In the end, they had to order in artisanal perfumes made by other perfumiers. The ones Elena had made wouldn’t be ready for a few months. Absolue wasn’t going to get by on talcs, creams and soaps, so they’d decided to sell products made elsewhere but still of the highest quality. The bouquets were simple, all designed around seasons and moods. And the customers loved them. The important thing was that every fragrance was made using natural substances. The trendy perfume world full of glitz, glamour and synthetic products was extraordinary in many ways, but it wasn’t for Elena Rossini. She was sure of that now.
“Are you ready?”
Elena had just closed the perfumery and was sitting on one of the sofas. “Yes. More than ready.”

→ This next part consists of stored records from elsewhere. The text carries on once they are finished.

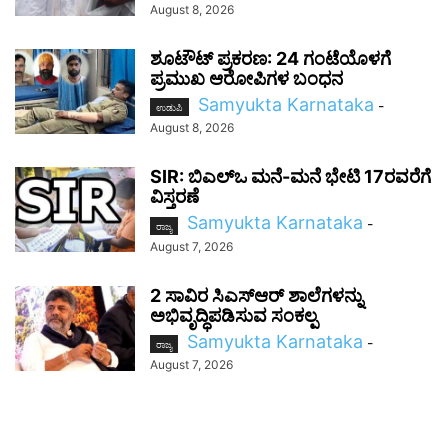
August 8, 2026
ಶೂಟೌಟ್ ಪ್ರಕರಣ: 24 ಗಂಟೆಯೊಳಗೆ
ಪ್ರಮುಖ ಆರೋಪಿಗಳ ಬಂಧನ
Samyukta Karnataka
-
ಉಡುಪಿ
August 8, 2026
SIR: ಬಿಎಲ್ಒ ಮನೆ-ಮನೆ ಭೇಟಿ 17ರವರೆಗೆ
ವಿಸ್ತರಣೆ
Samyukta Karnataka
-
ರಾಜ್ಯ
August 7, 2026
2 ಸಾವಿರ ಸಿಎಸ್‌ಆರ್ ಶಾಲೆಗಳನ್ನು
ಅಭಿವೃದ್ಧಿಪಡಿಸುವ ಸಂಕಲ್ಪ
Samyukta Karnataka
-
ರಾಜ್ಯ
August 7, 2026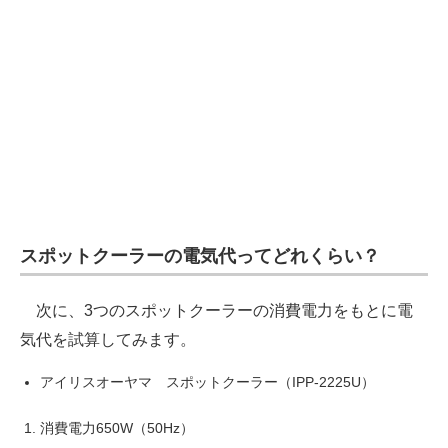
スポットクーラーの電気代ってどれくらい？
次に、3つのスポットクーラーの消費電力をもとに電
気代を試算してみます。
アイリスオーヤマ スポットクーラー（IPP-2225U）
消費電力650W（50Hz）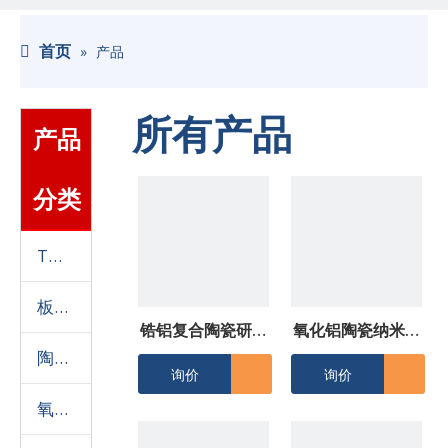
首页
»
产品
所有产品
产品
分类
TCH系列高温煅烧氧化铝粉
板状刚玉
锆铝复合陶瓷研磨
氧化铝陶瓷纳米研
陶瓷用氧化铝造粒粉
球5.0G/CM3
磨球
询价
询价
氧化铝耐磨陶瓷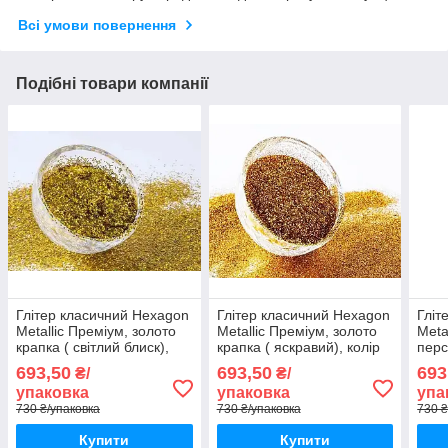
Всі умови повернення
Подібні товари компанії
Глітер класичний Hexagon
Глітер класичний Hexagon
Гліт
Metallic Преміум, золото
Metallic Преміум, золото
Meta
крапка ( світлий блиск),
крапка ( яскравий), колір
перс
колір СА 1230, розмір
СА 1260, розмір 1/128( 0.2
1530
693,50
693,50
693
₴/
₴/
1/128 (0.2 мм), 1кг
мм), 1кг
мм),
упаковка
упаковка
упа
730 ₴/упаковка
730 ₴/упаковка
730 ₴
Купити
Купити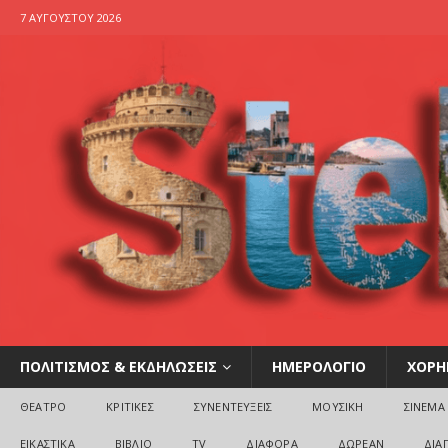
7 ΑΥΓΟΎΣΤΟΥ 2026
ΠΟΛΙΤΙΣΜΟΣ & ΕΚΔΗΛΩΣΕΙΣ
ΗΜΕΡΟΛΟΓΙΟ
ΧΟΡΗ
ΘΕΑΤΡΟ
ΚΡΙΤΙΚΕΣ
ΣΥΝΕΝΤΕΥΞΕΙΣ
ΜΟΥΣΙΚΗ
ΣΙΝΕΜΑ
ΕΙΚΑΣΤΙΚΑ
ΒΙΒΛΙΟ
TV
ΔΙΑΦΟΡΑ
ΔΩΡΕΑΝ
ΔΙΑ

Cail helped her put on her heavy coat. “It’s getting too small for you,” he noted.
“I need to buy something else. Nothing fits me anymore,” Elena acknowledged, stroking the swell of her belly.
Going outside was like walking into a block of ice.
“This cold is ridiculous.” She shivered.
Cail put an arm around her and pulled her toward him. “It’ll pass, you’ll see.”
“How do you do it? I mean, look at you! You’re wearing a jacket—open, by the way—and what’s under there? A sweater? What kind of wool is it made of to keep you that warm?” She was indignant.